* **Exercise**
Reproduce the lines below word for word, leaving out the pictures.

* **Data to use**
---

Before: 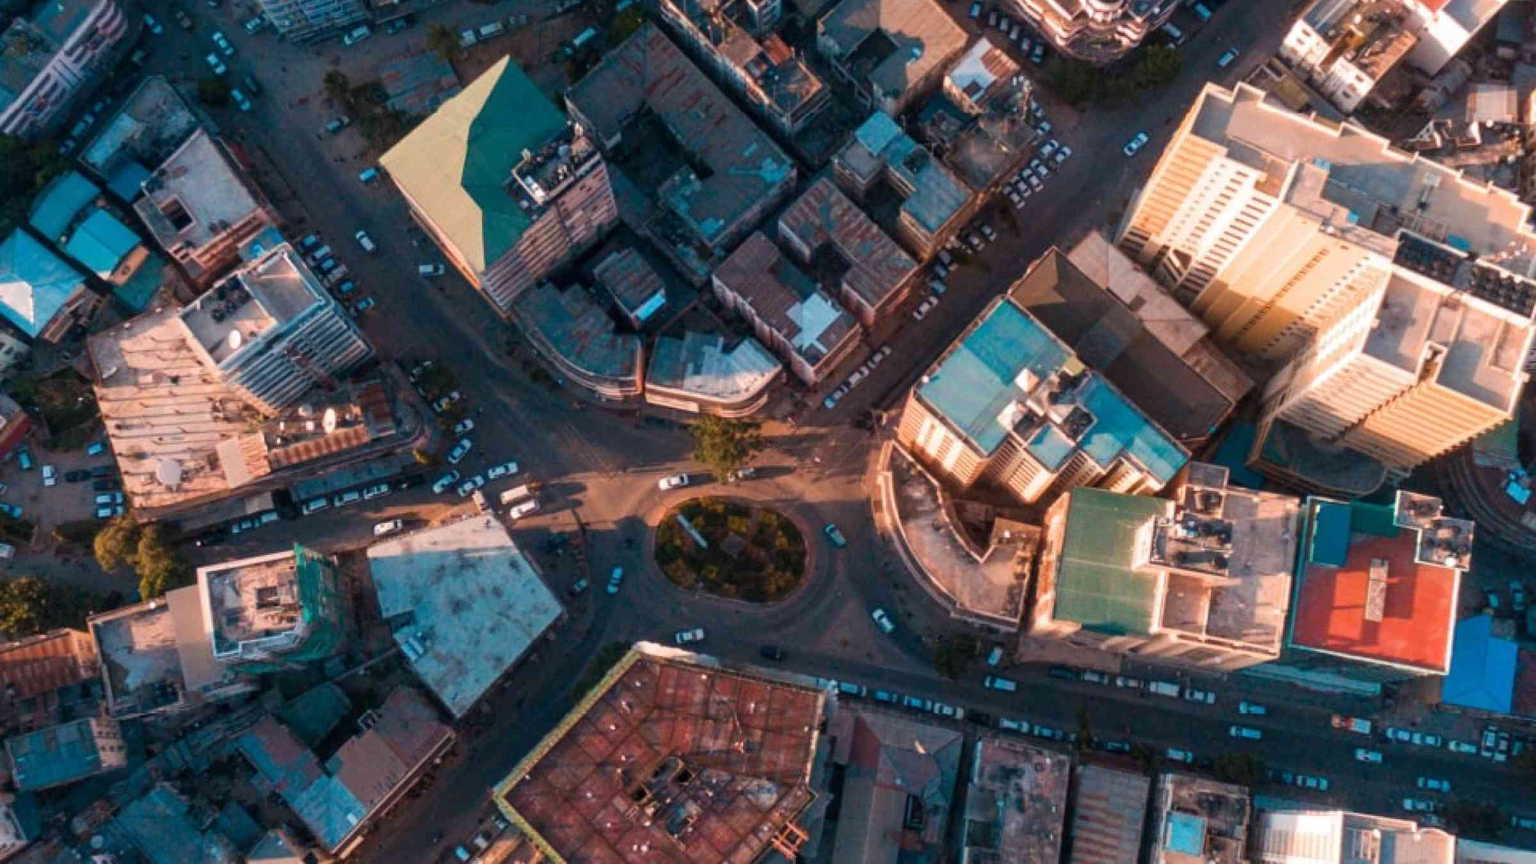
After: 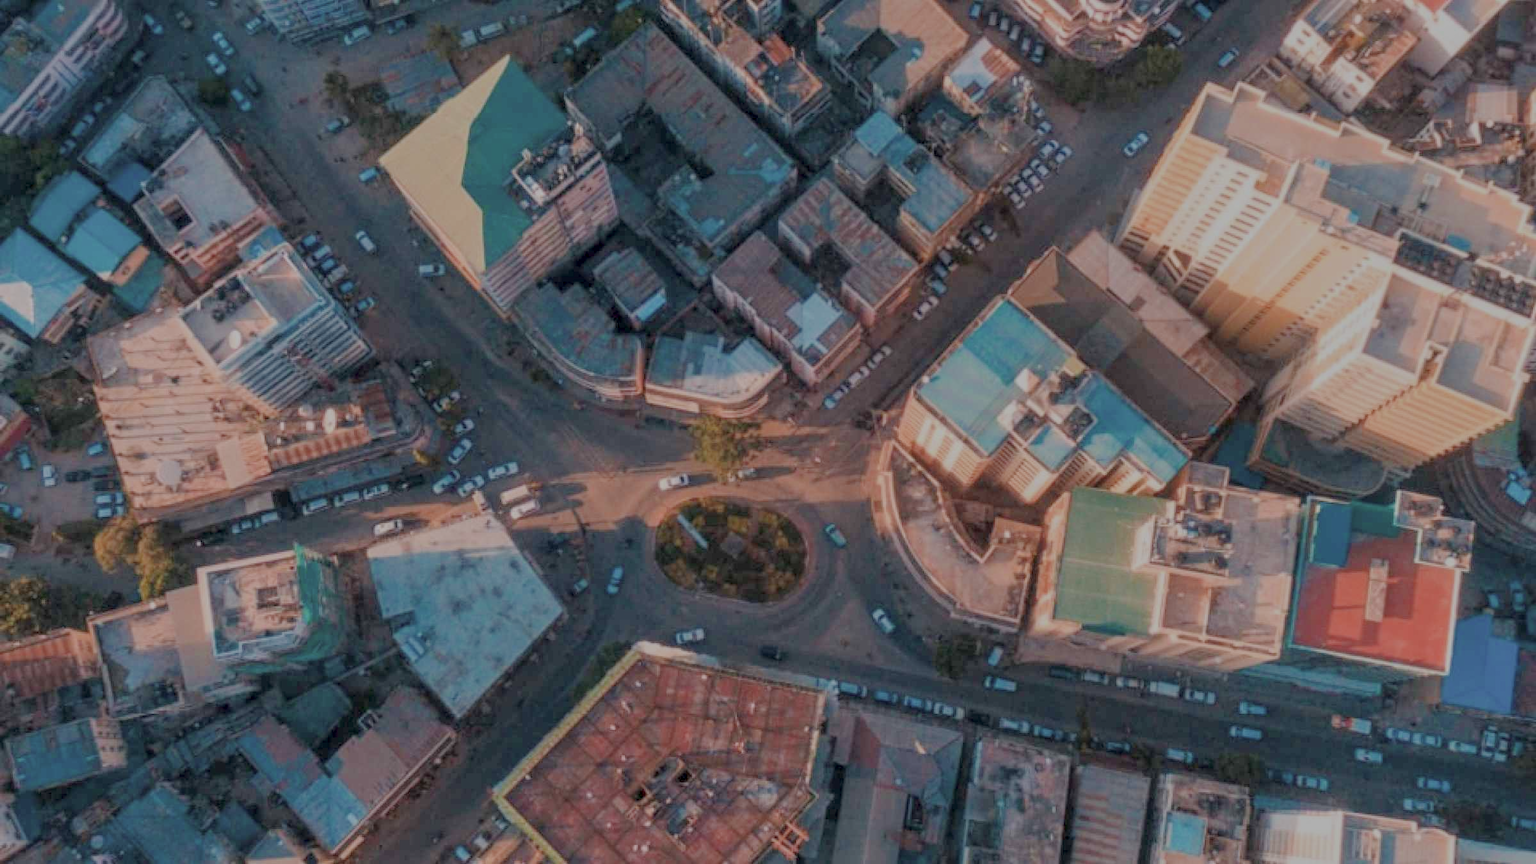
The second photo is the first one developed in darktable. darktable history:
local contrast: on, module defaults
filmic rgb: black relative exposure -15.9 EV, white relative exposure 7.97 EV, threshold 2.95 EV, hardness 4.15, latitude 49.33%, contrast 0.502, enable highlight reconstruction true
color calibration: illuminant same as pipeline (D50), adaptation XYZ, x 0.346, y 0.358, temperature 5014.14 K, saturation algorithm version 1 (2020)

---

* **Full output**
Before: 
After: 
The second photo is the first one developed in darktable. darktable history:
local contrast: on, module defaults
filmic rgb: black relative exposure -15.9 EV, white relative exposure 7.97 EV, threshold 2.95 EV, hardness 4.15, latitude 49.33%, contrast 0.502, enable highlight reconstruction true
color calibration: illuminant same as pipeline (D50), adaptation XYZ, x 0.346, y 0.358, temperature 5014.14 K, saturation algorithm version 1 (2020)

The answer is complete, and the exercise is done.